Arts
De chair et de marbre : dans l’intimité de l’oeuvre de Rodin

De chair et de marbre : dans l’intimité de l’oeuvre de Rodin

Tandis que l’hôtel Biron se refait une beauté, la salle d’exposition temporaire de  la Chapelle accueille l’exposition Rodin, la chair, le marbre, du 8 Juin 2012 au 3 Mars 2013, dévoilant plus de cinquante marbres du sculpteur.

Le Musée Rodin invite le public à découvrir la sculpture et à en apprécier toutes ses spécificités. Le matériau y est abordé comme essentiel au rendu artistique, le marbre étant systématiquement sollicité auprès de son état premier fait de plâtre et de bois. Le marbre s’y fait chair, conférant à la sculpture toute sa densité. Le spectateur sillonne aux côtés de groupes sculptés, de nymphes, de personnages illustres, qui se font tour à tour hommes et femmes. Emprunt d’hellénisme, la fraîcheur et la fermeté du marbre laissent place à la mollesse et aux contours incertains du corps humain. La pâte sculptée façonnée par l’artiste prend vie.

Au fil de l’exposition, comme au fil de la vie, l’artiste malaxe et travaille le marbre avec une insistance grandissante, pour progressivement ne retenir de la matière que la force brute. Des contours lisses de L’Orpheline alsacienne à la rugosité des Jeux de nymphes, l’évolution stylistique de l’artiste transparaît à travers son goût progressif pour un rendu authentique et primaire du bloc de marbre.

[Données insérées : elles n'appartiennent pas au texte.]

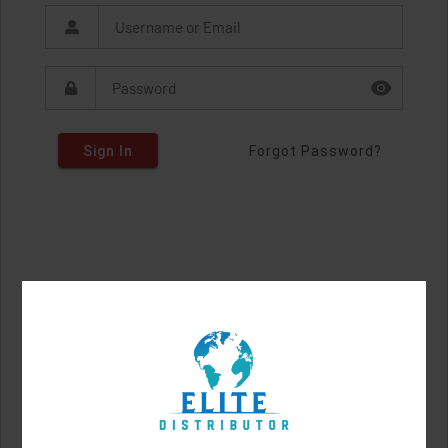
Sign In
Forgot Password?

Si les premières figures témoignent d’une attention scrupuleuse portée aux détails anatomiques, donnant à voir les effets corporels de la vieillesse (L’Hiver) ou encore les expressions les plus réalistes (La Pleureuse), elles sont dans une deuxième salle intégrées au cœur même du bloc, ne paraissant pouvoir s’en extraire. Emprisonné dans la pierre, le visage de l’Aurore nous est progressivement dévoilé sous l’effet du martèlement de l’artiste. Le visage n’apparaît plus sculpté, mais intégré au sein de la pierre que l’artiste s’astreint à casser pour en révéler le contenu. « On dirait que vous savez qu’il y a une figure dans le bloc, et que vous vous bornez à casser tout autour la gangue qui nous la cache » dira Camille Mauclair (1914). Le creusement et le réalisme qui dans les travaux préparatoires nous laissent goûter aux formes pleines, laissent place au plein et à l’esquisse des réalisations définitives. Le bloc de marbre s’expose et devient à lui-seul un objet esthétique, Rodin dégageant d’emblée l’énergie première de la pierre et montrant humblement le matériau même de la sculpture.

Tandis que la dimension artisanale du travail de l’artiste et son rapport avec le bloc de pierre sont donnés dans leur plus grande authenticité, ce qui jusque-là apparaissait sans concession, se noue progressivement au symbolisme. C’est ainsi que l’exposition, dans une dernière phase, laisse se libérer le goût si cher à l’artiste pour l’inachèvement. Alors que le symbolisme pictural tendait à une abstraction formelle, la sculpture, art tangible par excellence, trouvait avec Rodin l’issue seyante à sa quête d’idéalisme. Par des formes suggérées, laissées inachevées, l’artiste dote ses œuvres d’une portée symbolique. Au creux de La main de Dieu, où métaphoriquement l’artiste se fait lui-même Créateur, les corps esquissés d’Adam et Eve s’enlacent gracieusement au détour d’une courbe. Il ne s’agit plus de rendre les plus infimes détails des figures, mais d’en extraire les éléments essentiels. C’est ainsi que dans l’imposante sculpture de Victor Hugo, les traits physiques se dissolvent au profit de lignes primordiales enclines à refléter l’âme même de l’homme. Se refusant à polir, Rodin arrache du marbre, le souffle de ses figures.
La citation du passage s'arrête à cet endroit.